- Dataset entries -
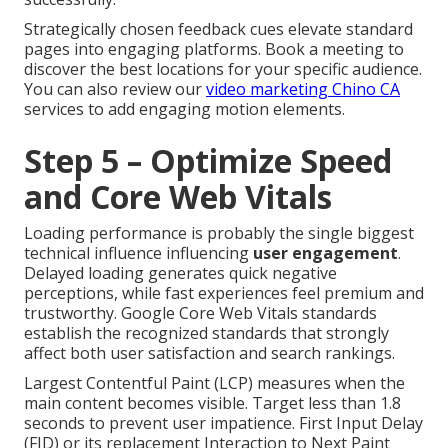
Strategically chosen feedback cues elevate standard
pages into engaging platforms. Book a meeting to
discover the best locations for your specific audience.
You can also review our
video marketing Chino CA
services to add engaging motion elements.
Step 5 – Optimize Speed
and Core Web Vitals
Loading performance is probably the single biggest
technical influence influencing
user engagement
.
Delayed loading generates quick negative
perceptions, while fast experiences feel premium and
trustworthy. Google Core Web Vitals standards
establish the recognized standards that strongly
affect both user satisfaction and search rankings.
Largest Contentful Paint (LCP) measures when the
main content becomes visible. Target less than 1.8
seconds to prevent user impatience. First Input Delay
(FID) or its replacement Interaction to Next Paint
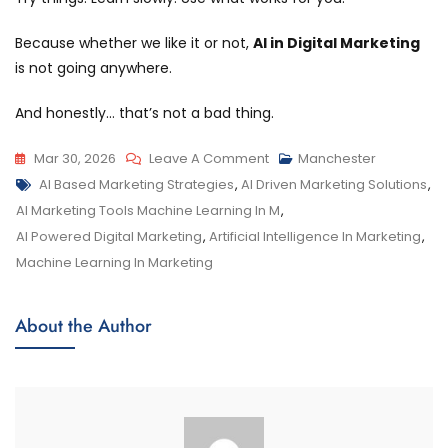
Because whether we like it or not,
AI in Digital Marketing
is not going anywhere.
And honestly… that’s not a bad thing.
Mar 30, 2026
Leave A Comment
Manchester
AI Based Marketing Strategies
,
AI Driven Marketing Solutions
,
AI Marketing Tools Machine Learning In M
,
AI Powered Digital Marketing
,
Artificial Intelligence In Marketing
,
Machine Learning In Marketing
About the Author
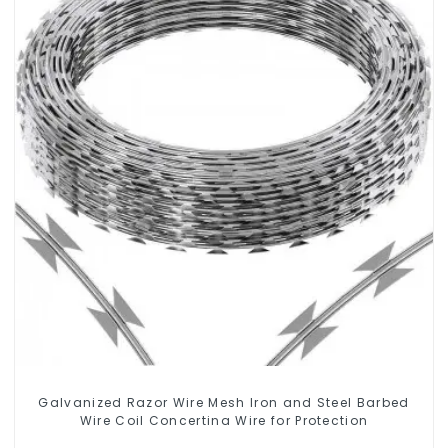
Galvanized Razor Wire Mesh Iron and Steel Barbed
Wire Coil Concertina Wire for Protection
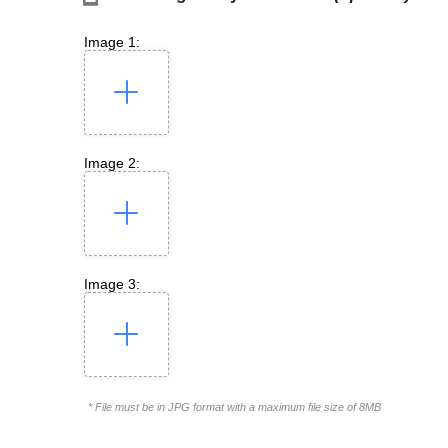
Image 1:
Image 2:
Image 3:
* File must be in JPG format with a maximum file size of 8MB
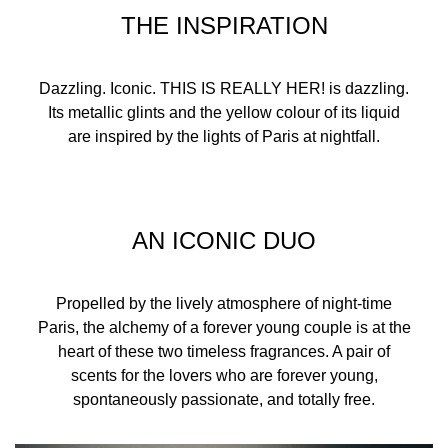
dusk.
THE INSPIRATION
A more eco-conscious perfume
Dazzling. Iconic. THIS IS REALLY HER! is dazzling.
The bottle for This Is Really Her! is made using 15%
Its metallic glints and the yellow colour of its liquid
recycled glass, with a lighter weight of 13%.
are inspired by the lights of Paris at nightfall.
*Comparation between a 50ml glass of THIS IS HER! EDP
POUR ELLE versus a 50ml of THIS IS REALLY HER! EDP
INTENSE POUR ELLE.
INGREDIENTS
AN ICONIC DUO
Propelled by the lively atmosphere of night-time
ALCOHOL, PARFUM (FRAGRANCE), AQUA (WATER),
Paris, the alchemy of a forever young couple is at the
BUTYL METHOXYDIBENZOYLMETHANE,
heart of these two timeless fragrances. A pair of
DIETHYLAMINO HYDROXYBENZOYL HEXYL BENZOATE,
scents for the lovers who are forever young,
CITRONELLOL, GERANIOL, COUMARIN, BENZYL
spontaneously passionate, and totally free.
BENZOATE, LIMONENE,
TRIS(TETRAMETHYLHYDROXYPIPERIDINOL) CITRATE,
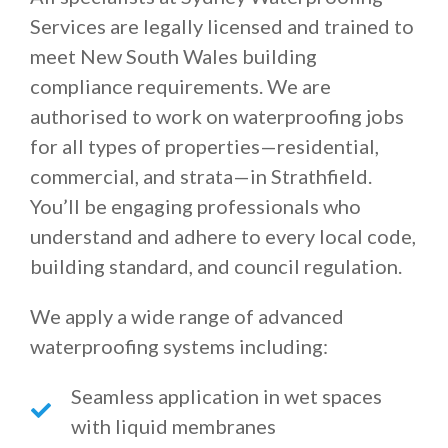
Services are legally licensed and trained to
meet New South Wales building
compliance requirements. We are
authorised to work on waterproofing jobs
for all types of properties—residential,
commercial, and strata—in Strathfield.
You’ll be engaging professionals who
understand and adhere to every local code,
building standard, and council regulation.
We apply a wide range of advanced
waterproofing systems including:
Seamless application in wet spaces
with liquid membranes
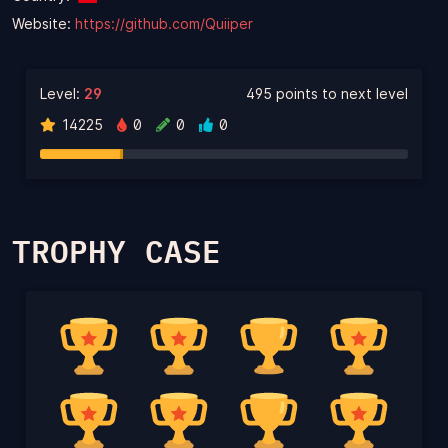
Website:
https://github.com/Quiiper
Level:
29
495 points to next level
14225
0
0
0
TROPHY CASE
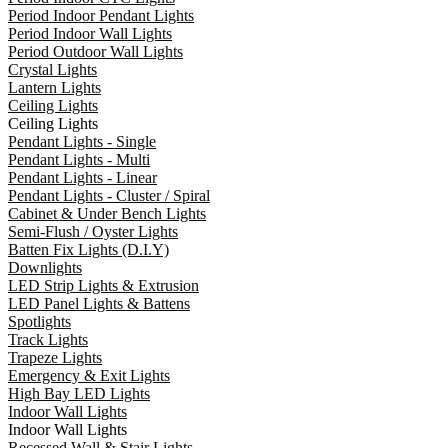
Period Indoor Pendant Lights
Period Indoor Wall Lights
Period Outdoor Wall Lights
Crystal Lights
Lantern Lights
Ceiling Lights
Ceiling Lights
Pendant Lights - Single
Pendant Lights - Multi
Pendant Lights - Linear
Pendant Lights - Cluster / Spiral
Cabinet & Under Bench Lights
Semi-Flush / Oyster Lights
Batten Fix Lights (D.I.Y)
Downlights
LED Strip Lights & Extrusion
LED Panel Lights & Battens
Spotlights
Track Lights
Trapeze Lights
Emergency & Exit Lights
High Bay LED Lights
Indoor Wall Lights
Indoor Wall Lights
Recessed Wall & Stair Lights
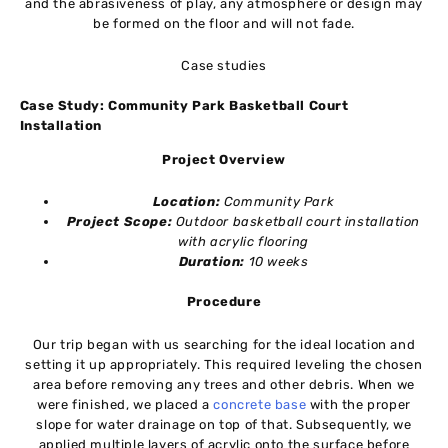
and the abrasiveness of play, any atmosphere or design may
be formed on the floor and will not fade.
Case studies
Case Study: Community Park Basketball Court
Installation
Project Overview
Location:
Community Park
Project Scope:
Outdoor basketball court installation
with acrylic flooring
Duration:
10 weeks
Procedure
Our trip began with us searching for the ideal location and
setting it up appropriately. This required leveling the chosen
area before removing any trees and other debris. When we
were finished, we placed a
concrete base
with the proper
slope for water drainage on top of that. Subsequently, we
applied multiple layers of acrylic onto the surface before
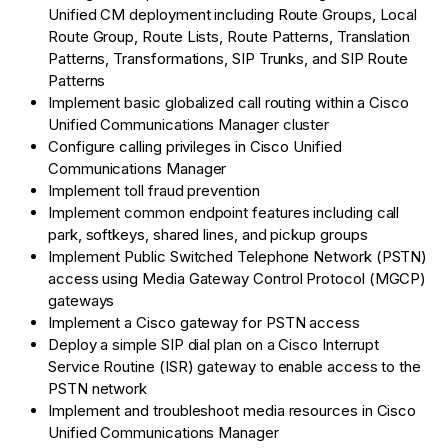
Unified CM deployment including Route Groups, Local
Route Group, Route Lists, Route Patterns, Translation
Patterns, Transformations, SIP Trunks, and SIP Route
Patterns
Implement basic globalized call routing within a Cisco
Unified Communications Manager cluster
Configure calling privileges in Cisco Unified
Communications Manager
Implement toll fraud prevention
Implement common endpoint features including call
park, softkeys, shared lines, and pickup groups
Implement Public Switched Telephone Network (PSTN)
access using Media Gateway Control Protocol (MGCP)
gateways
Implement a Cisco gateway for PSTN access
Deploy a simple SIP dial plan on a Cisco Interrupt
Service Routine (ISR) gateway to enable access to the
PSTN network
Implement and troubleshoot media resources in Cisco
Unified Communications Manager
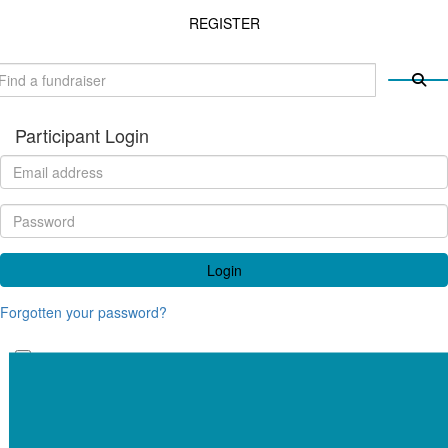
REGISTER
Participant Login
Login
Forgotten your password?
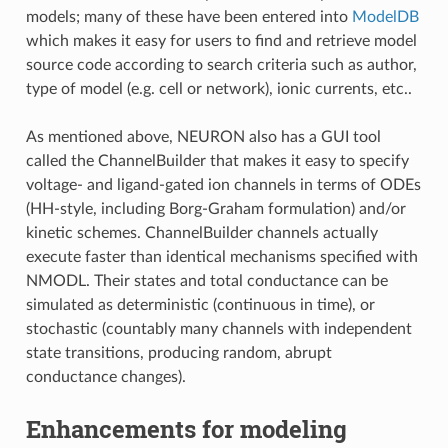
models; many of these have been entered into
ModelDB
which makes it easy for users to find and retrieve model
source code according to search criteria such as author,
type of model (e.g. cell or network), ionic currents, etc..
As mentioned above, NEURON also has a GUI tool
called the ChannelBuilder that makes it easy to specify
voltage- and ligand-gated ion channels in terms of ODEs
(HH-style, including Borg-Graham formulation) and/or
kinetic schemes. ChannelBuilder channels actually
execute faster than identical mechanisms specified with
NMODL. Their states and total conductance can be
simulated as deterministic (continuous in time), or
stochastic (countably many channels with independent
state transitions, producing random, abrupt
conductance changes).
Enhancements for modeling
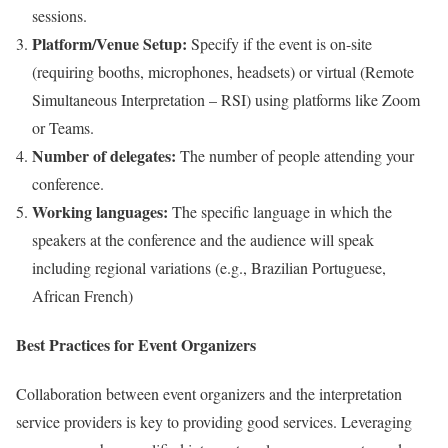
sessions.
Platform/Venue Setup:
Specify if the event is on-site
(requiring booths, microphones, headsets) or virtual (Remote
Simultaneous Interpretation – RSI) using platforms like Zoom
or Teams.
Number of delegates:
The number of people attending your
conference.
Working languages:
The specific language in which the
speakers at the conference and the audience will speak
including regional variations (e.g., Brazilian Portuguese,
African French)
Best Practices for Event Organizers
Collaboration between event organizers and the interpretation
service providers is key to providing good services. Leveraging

- TASK TO COMPLETE -
For the string "Manager", work out how many lines of the entries contain it and reply with that number alone.

- SOLUTION TO THIS EXERCISE -
3